Ceux pour qui une connexion franche et immédiate entre l’homme et la machine prime sur tout le reste n’éprouveront guère de tendresse pour ce monstre débonnaire et faussement nonchalant. Faussement car, en dépit des conditions de piste, de l’âge de la bête et de pneumatiques Hankook à la sportivité douteuse, la Ricaine ne refuse jamais de tourner et, plus étonnant encore, n’impose pas de glisser ! Une fois inscrite avec l’autorité qui convient, elle fait montre d’une époustouflante sérénité dans le rapide, à mille lieues de l’image que les “sachants” se font d’une Corvette, a fortiori  une Corvette de cette époque. L’antique et stupide boîte auto à quatre rapports (en option) voudrait gâcher la fête mais l’étagement extra-long permet de bloquer le sélecteur sur le deuxième rapport et de passer la trois juste dans la ligne droite. La souplesse du V8 fait le reste.

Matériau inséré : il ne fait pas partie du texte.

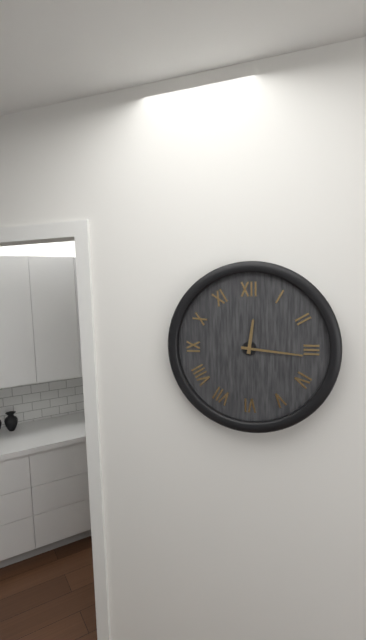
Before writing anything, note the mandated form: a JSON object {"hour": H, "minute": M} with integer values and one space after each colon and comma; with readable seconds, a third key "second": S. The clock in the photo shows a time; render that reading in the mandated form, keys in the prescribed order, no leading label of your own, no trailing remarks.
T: {"hour": 12, "minute": 16}
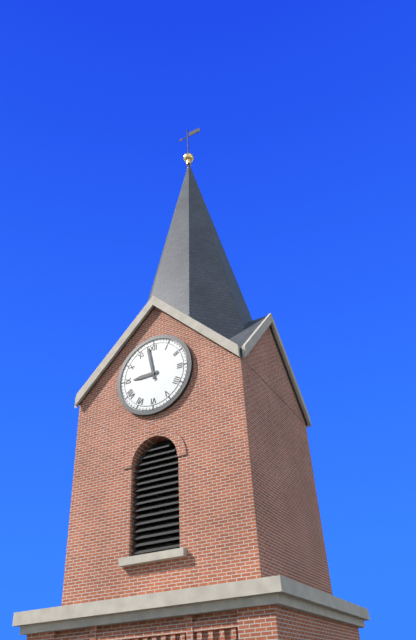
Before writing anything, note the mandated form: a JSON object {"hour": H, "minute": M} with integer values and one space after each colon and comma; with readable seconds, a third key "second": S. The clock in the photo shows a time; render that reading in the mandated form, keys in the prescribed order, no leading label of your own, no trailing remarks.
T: {"hour": 8, "minute": 58}
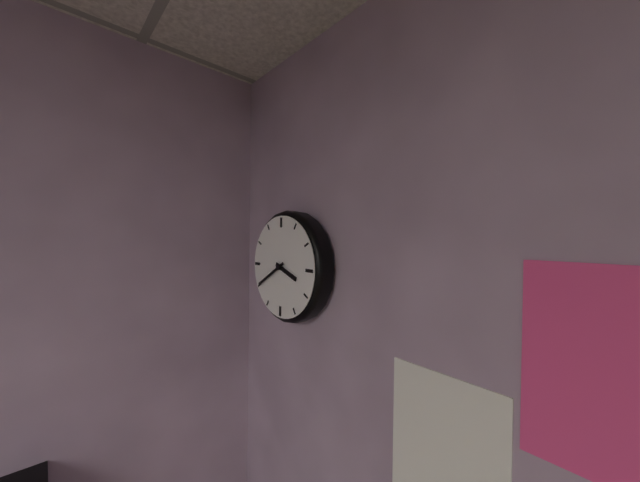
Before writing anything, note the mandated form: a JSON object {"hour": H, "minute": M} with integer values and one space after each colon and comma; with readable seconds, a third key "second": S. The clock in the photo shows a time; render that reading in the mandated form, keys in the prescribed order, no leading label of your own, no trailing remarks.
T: {"hour": 3, "minute": 40}
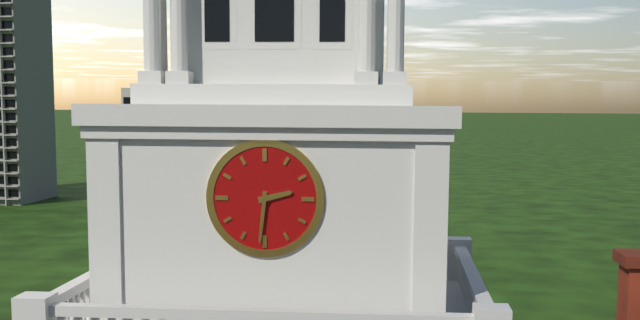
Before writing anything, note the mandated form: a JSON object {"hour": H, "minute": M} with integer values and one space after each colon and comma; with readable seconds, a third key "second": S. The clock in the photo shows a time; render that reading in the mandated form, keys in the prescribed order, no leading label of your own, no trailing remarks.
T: {"hour": 2, "minute": 31}
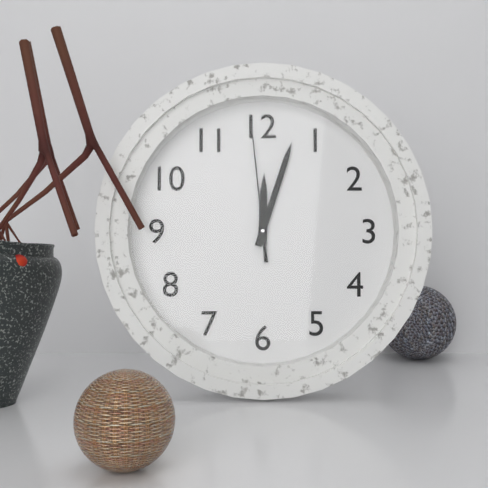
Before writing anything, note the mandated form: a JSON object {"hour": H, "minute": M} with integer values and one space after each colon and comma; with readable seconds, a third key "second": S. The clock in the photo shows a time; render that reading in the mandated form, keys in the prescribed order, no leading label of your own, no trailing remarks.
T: {"hour": 12, "minute": 3, "second": 59}
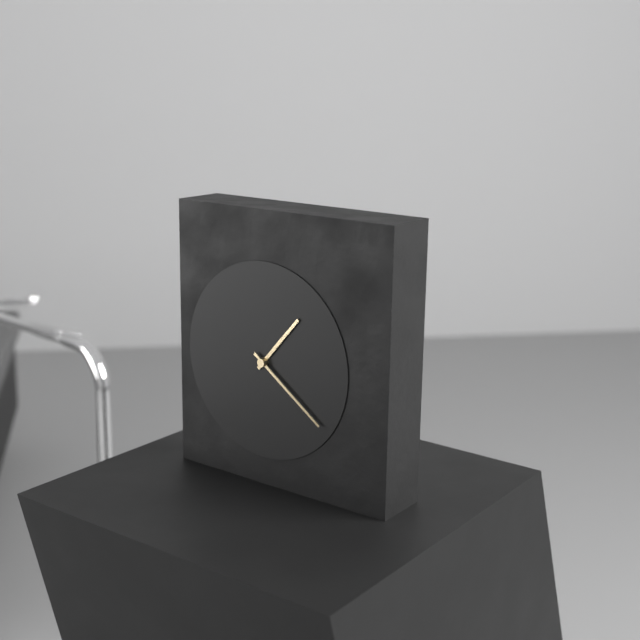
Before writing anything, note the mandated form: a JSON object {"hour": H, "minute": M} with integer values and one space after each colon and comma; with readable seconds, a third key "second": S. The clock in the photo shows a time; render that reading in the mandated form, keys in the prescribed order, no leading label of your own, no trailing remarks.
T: {"hour": 1, "minute": 21}
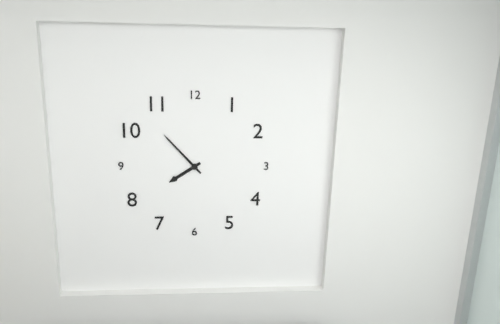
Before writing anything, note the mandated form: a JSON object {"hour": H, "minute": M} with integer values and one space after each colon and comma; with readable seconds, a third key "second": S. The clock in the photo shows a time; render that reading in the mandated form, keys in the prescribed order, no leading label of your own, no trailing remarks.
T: {"hour": 7, "minute": 53}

Le small block 5,7 litres tout alu, nom de code LS1, développe 345 ch pour un couple de près de 50 mkg tandis qu’à la même époque, le flat-6 de la 911 Carrera plafonne à 285 ch… Même s’il ne prend que 6 000 tr/mn, ce moteur vibrant, vrombissant, omniprésent, peut être à lui seul une solide motivation d’achat. Les plus émotifs en oublieront les plastiques indigents, les bruits d’air suspects, le maintien inexistant des sièges, le freinage sous-­dimensionné, les prises de roulis quasi nautiques. Les autres devront sauter une génération, car la C6 n’est rien d’autre, et c’est déjà bien, qu’une remarquable évolution de la C5.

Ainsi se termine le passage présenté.